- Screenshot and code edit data
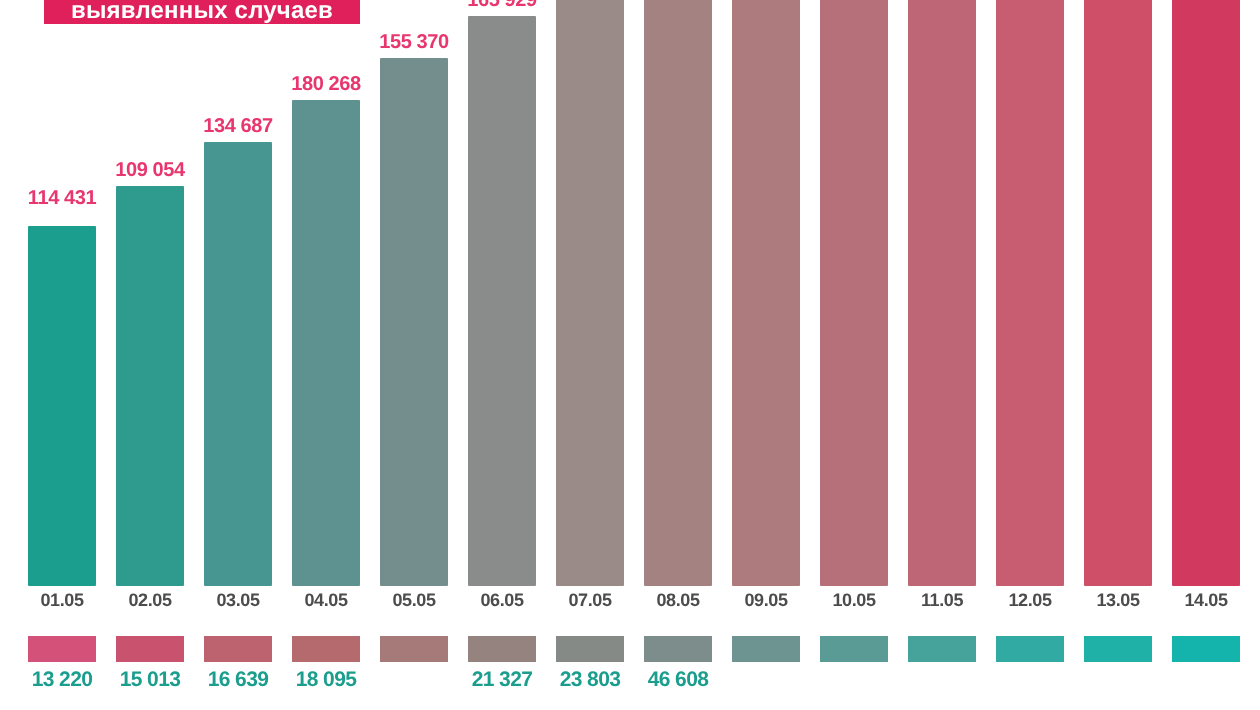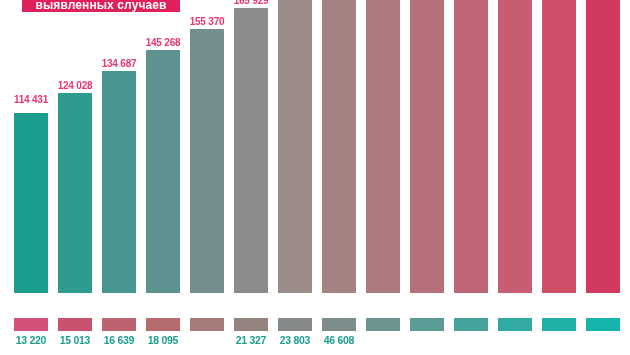"145 268" div.bar-value { text: 145 268 -> 180 268 }
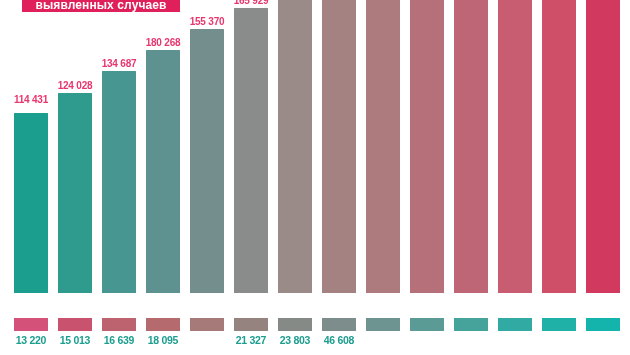"124 028" div.bar-value { text: 124 028 -> 109 054 }
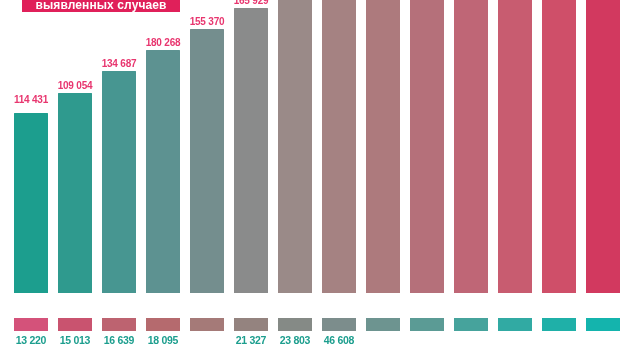"01.05" div { html: none -> <div> <div>01.05</div> <div>02.05</div> <div>03.05</div> <div>04.05</div> <div>05.05</div> <div>06.05</div> <div>07.05</div> <div>08.05</div> <div>09.05</div> <div>10.05</div> <div>11.05</div> <div>12.05</div> <div>13.05</div> <div>14.05</div> </div> }
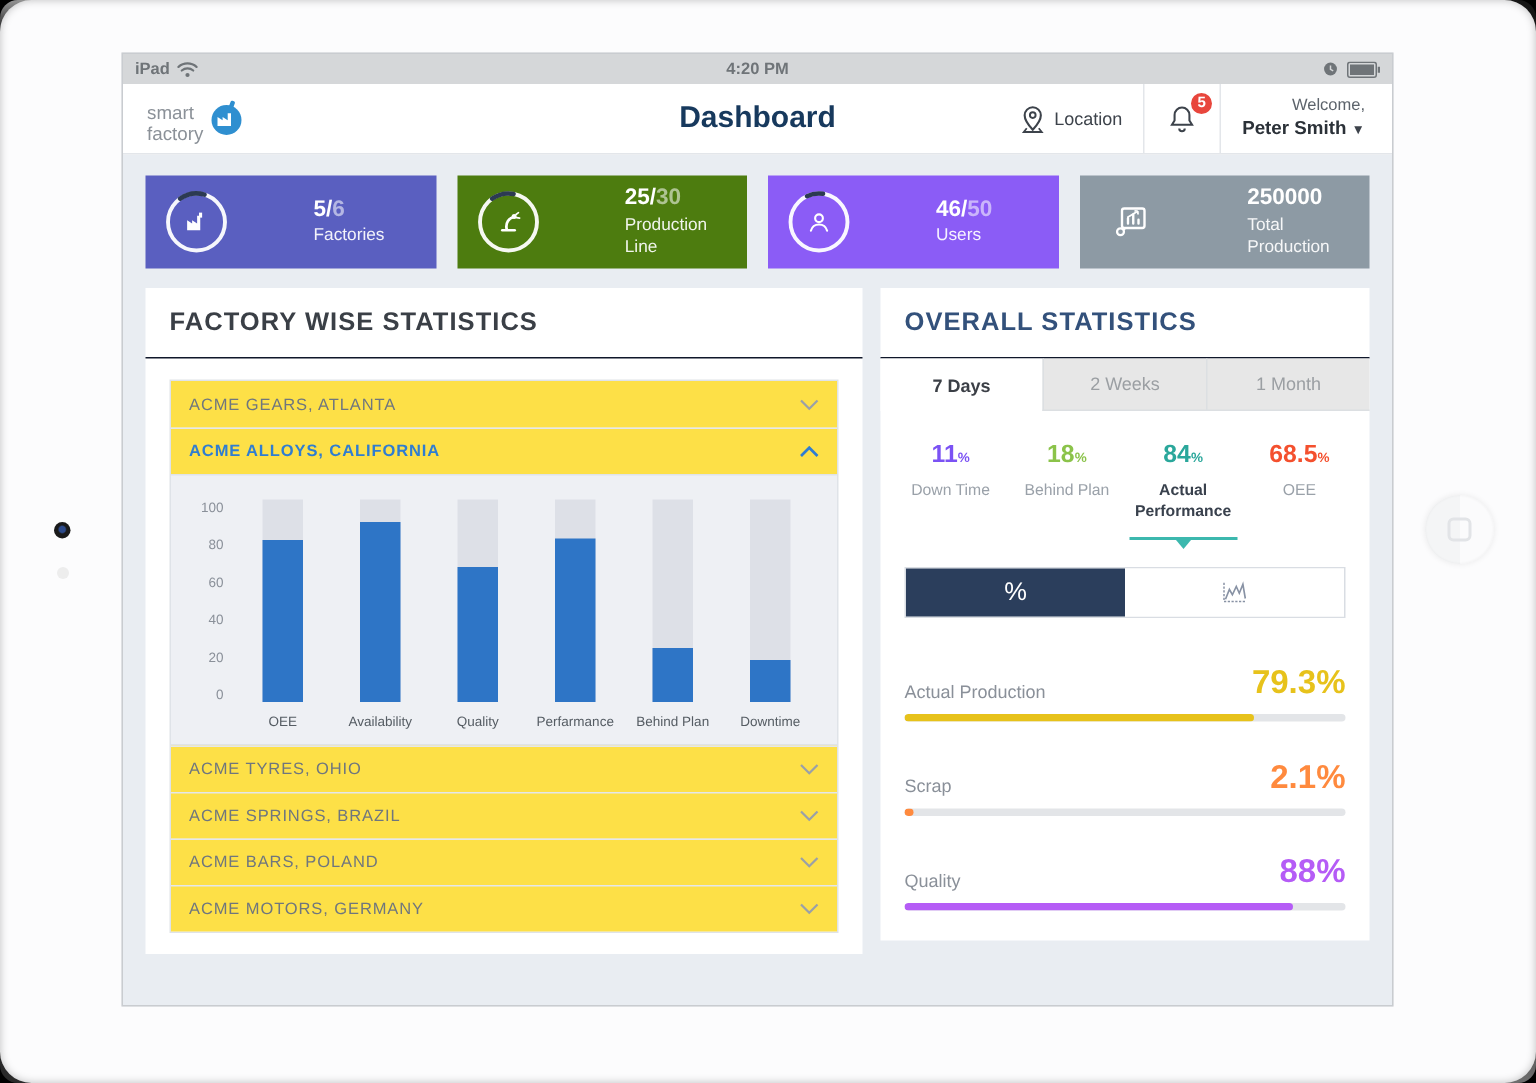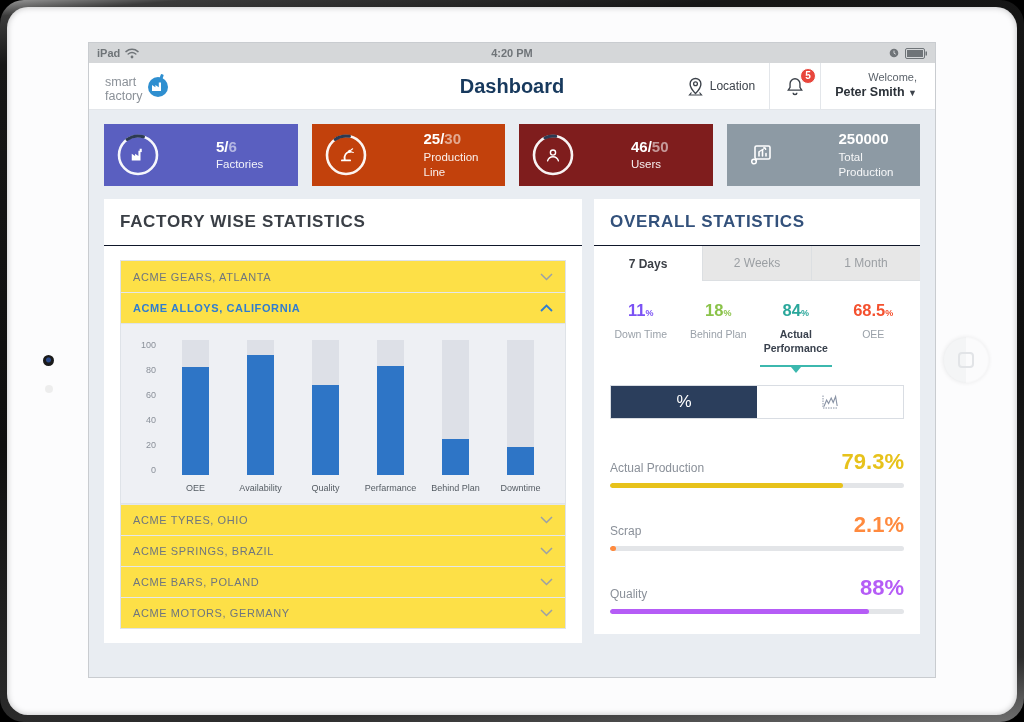"iPad" .device { border-radius: 24px -> 12px; padding: 7px -> none }
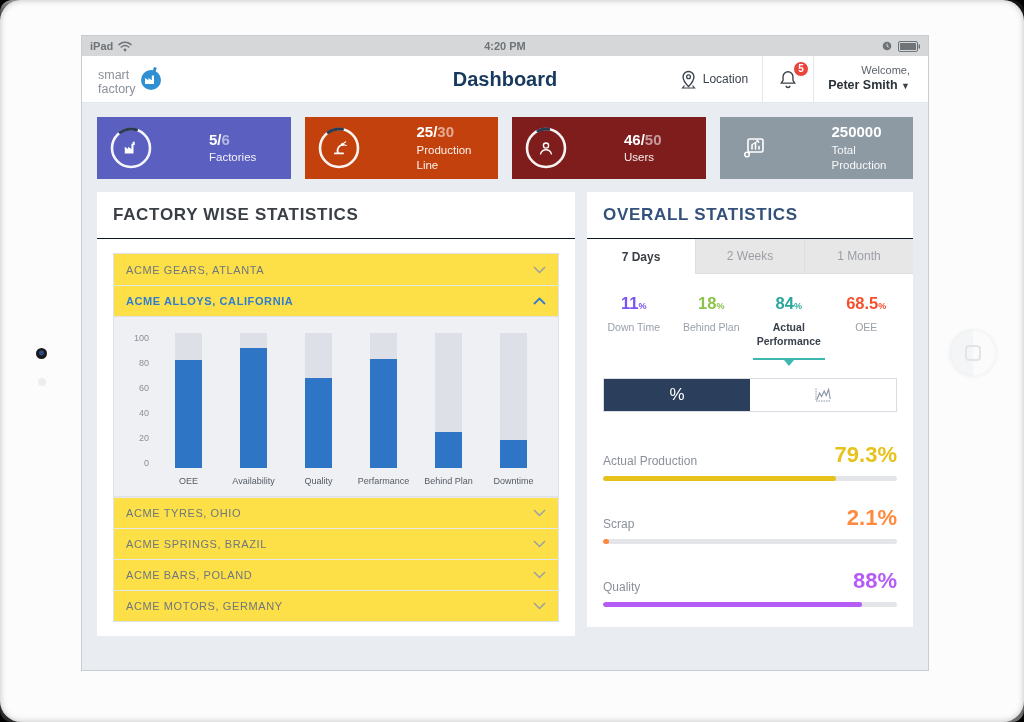"25/30" div.card { background: #c2410c -> #4d7c0f }
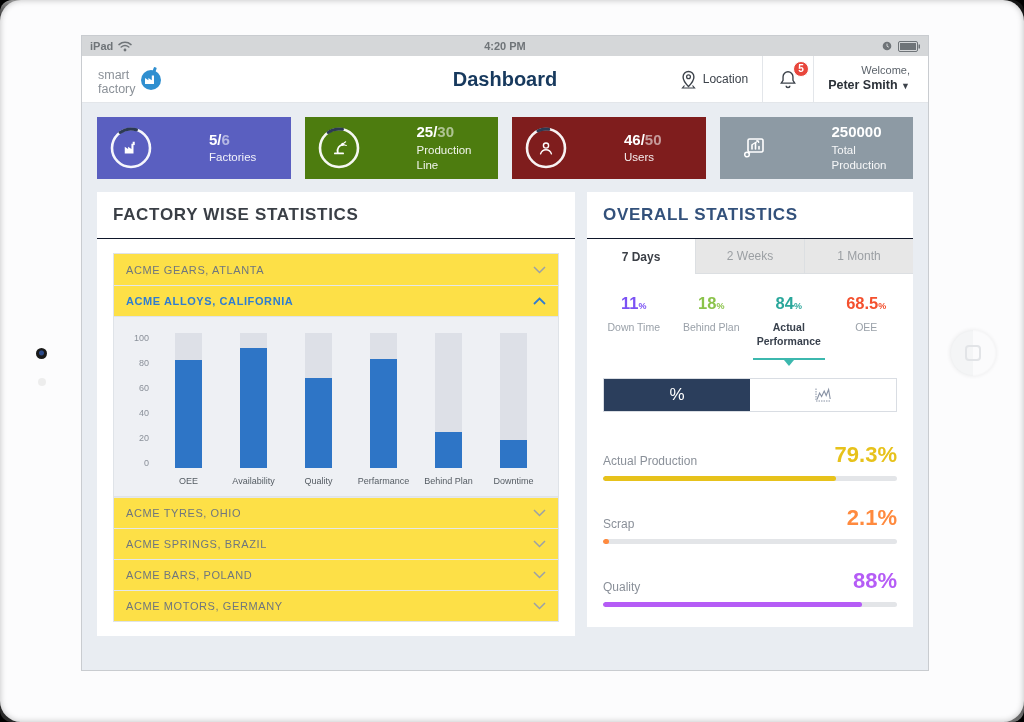"46/50" div.card { background: #7f1d1d -> #8b5cf6 }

- TASK ITEM
Only the lines from the line with "background: #c2410c ->" through the end of the entries above, copied exactly and with both ends included, belong in the response; the pictures do not.

- EXERCISE SOLUTION
"25/30" div.card { background: #c2410c -> #4d7c0f }
"46/50" div.card { background: #7f1d1d -> #8b5cf6 }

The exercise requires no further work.